The night after a failed sting operation, his old childhood buddy Mikey Tandino comes out of the blue from Beverly Hills and the two reconnect over drinks and pool. Upon arriving back to Foley’s apartment, they are both ambushed by two men who are looking to retrieve stolen bearer bonds. Despite pleading for his life, Mikey is gunned execution style. Foley is motivated to solve this murder, but is ordered by his superior to stay away. Under the veil of vacation time, Foley heads off to Beverly Hills to try and piece together what bonds had to do with his friend’s murder.


Would you believe what was just described was nominated for the Best Original Screenplay Academy Award in 1984? Me either. While probably not that deserving of said honor, the plot works just fine. No big surprises or reveals are present; early on the movie lets us know who committed the crime and even basically why. It is a little formulaic, but at the end of the day it is serviceable. Beverly Hills Cop never tries to be more than it is, which is a comedy laced with the occasional action sequence here and there.

It is obvious by now, but Eddie Murphy is the heart and soul of this movie. He does share screen time with others, but this is his movie, and the success of it was largely attributed to him and rightly so. He gets a lot of opportunity to shine as the fish out of water guy from Detroit bringing his style and imprint on a bourgeoisie Beverly Hills community. Many quotable one-liners and hilarious happenings ensue just off of Murphy’s ability to improvise off the cranium and/or go with the flow in any particular moment. And yet, when the script calls for him to be “dramatic” or the crafty action hero, he delivers in spades as well. 


He gets commendable supporting help when needed though. Judge Reinhold and John Ashton are the bumbling and naive duo of Rosewood and Taggart, tasked specifically to tail Foley after he starts causing a ruckus within Beverly Hills. The chemistry these two possess is a treat, and when they finally are forced to work with Axel, it feels organic and generally pleasing to witness.

Unfortunately the rest of the cast is less than stellar. There is a female named Jenny that appears that Axel has prior history with, but something seems off between the two. Axel treats her like a friend within the script while the actress playing the part is too flirtatious.  It ends up being a weird and cringe worthy co-existence throughout. It is no secret that the script underwent many rewrites after previously casted star Sylvester Stallone’s vision and the studio’s vision (read:budget) did not match, so the sexual relationship that most likely would have existed with Sly and the woman seems like it should be here, but it isn’t.

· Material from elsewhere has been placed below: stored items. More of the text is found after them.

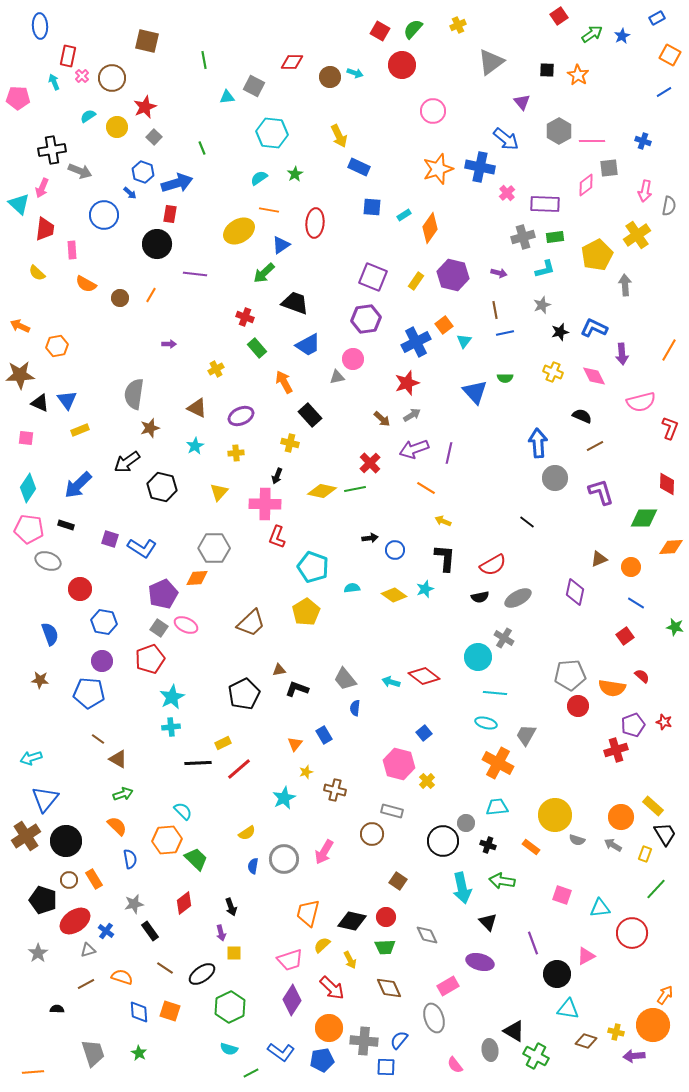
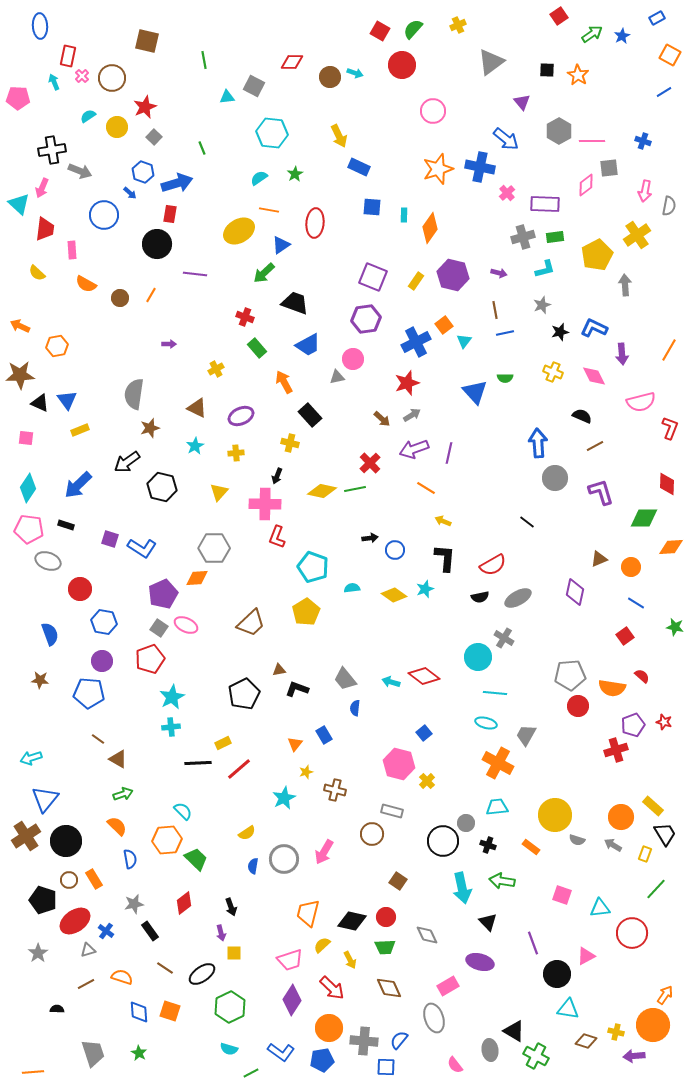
cyan rectangle at (404, 215): rotated 56 degrees counterclockwise
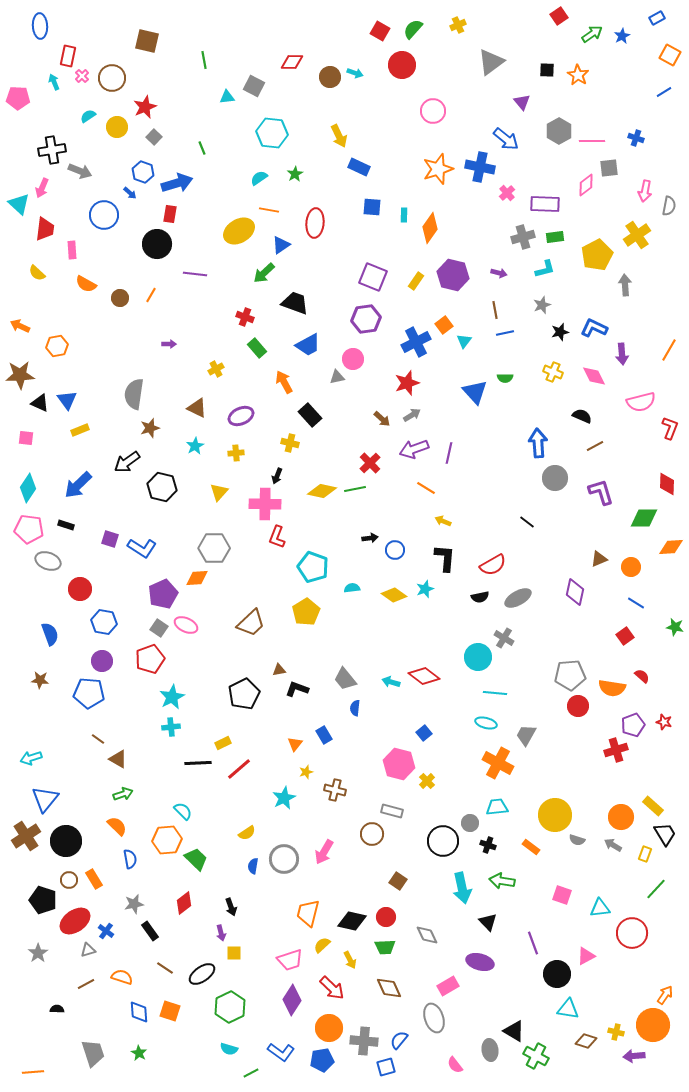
blue cross at (643, 141): moved 7 px left, 3 px up
gray circle at (466, 823): moved 4 px right
blue square at (386, 1067): rotated 18 degrees counterclockwise
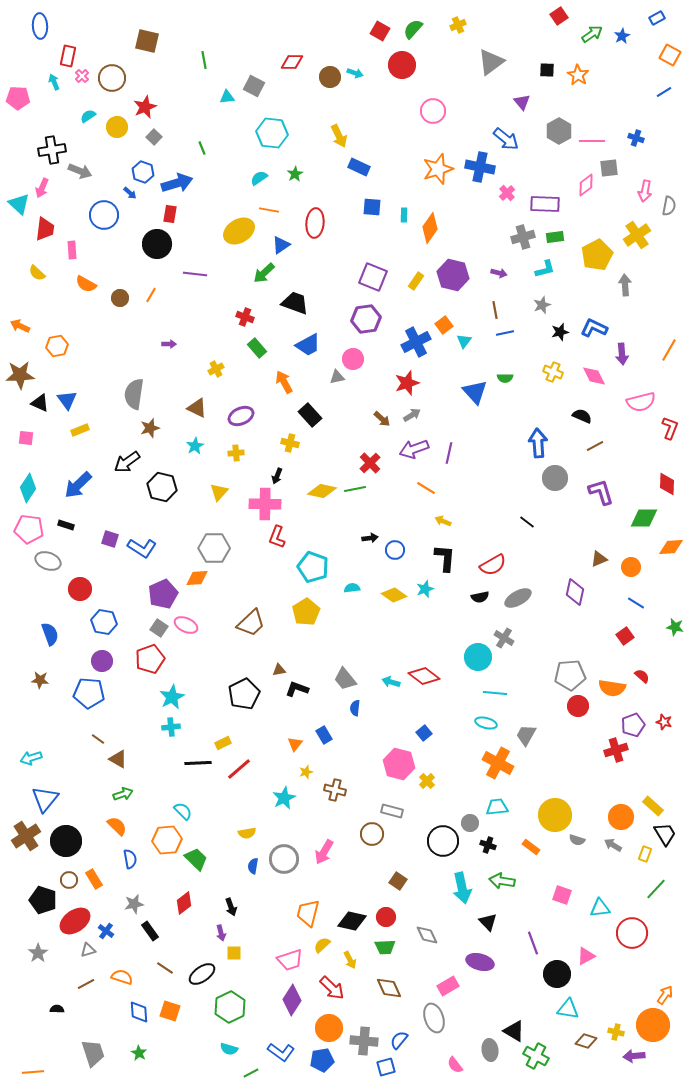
yellow semicircle at (247, 833): rotated 24 degrees clockwise
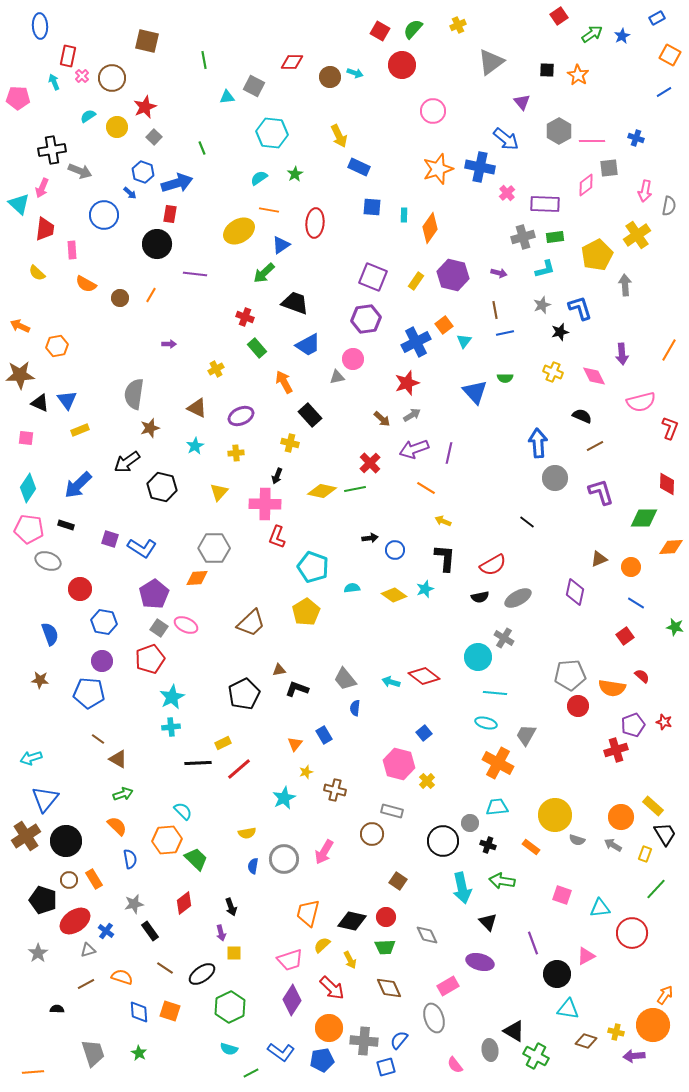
blue L-shape at (594, 328): moved 14 px left, 20 px up; rotated 48 degrees clockwise
purple pentagon at (163, 594): moved 9 px left; rotated 8 degrees counterclockwise
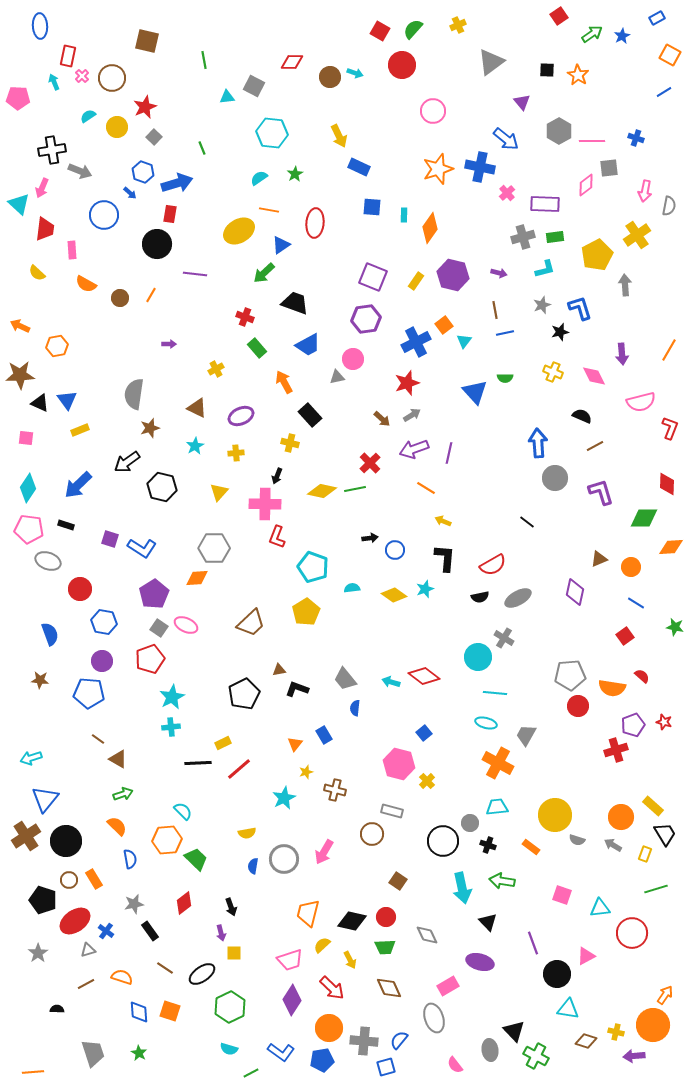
green line at (656, 889): rotated 30 degrees clockwise
black triangle at (514, 1031): rotated 15 degrees clockwise
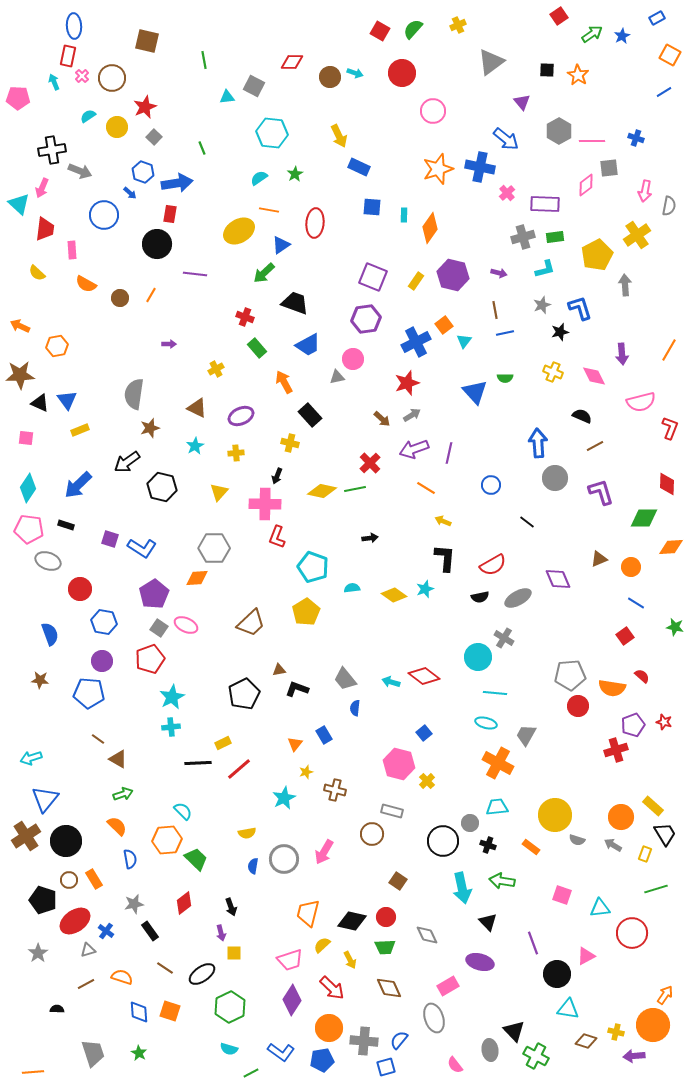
blue ellipse at (40, 26): moved 34 px right
red circle at (402, 65): moved 8 px down
blue arrow at (177, 183): rotated 8 degrees clockwise
blue circle at (395, 550): moved 96 px right, 65 px up
purple diamond at (575, 592): moved 17 px left, 13 px up; rotated 36 degrees counterclockwise
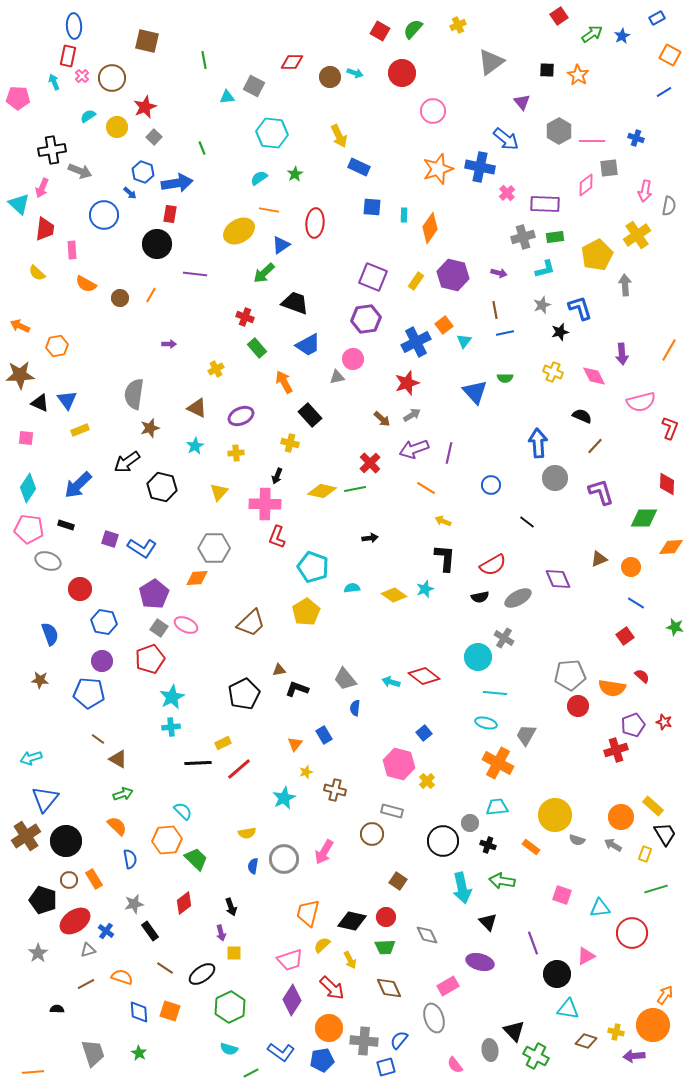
brown line at (595, 446): rotated 18 degrees counterclockwise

Additionally, the actress herself is pretty terrible and eventually just becomes present only for the damsel in distress role. Even the villains themselves are pretty forgettable. The acting is not egregious but the writing for these characters is. They merely exist as bad guys because they have to be with no real rhyme or reason.


Part of the reason why this movie is so beloved is because of the timeless soundtrack. It features many licensed tracks which are all great in their own right, but composer Harold Faltemeyer’s “Axel F” piece is legendary. Spawned off of a synthesizer, the theme is so simplistic yet so infectious. It really is indicative of the character and captures the feel of the 80’s effortlessly. Other modular synth tracks are amazing too and similarly composed by Faltemeyer, but none have the feeling of Axel F whenever heard.

BHC is directed by Martin Brest, noted for this and other well received works like Meet Joe Black, Scent of a Woman, and Gigli (sarcasm). He does a solid enough job with nothing overly impressive. Even if a bit dated, the action and car chases, although infrequent, are shot well enough and at least give a nostalgic aspect to how these sequences used to look. However, the editing is definitely shoddy on certain occasions. Without pausing, there are more than a few scenes that feature an obvious stunt double. Sure it is terrible, but also extremely laughable.

Definitely not flawless and antiquated in regards to generalizations, Beverly Hills Cop is still, 30 years later, a fun and lighthearted movie. In retrospect, it and 48 Hrs. did a lot to popularize the buddy cop sub-genre and serve as a template for many other like-minded films years and decades later. Any discussion about 80’s films will almost certainly include this.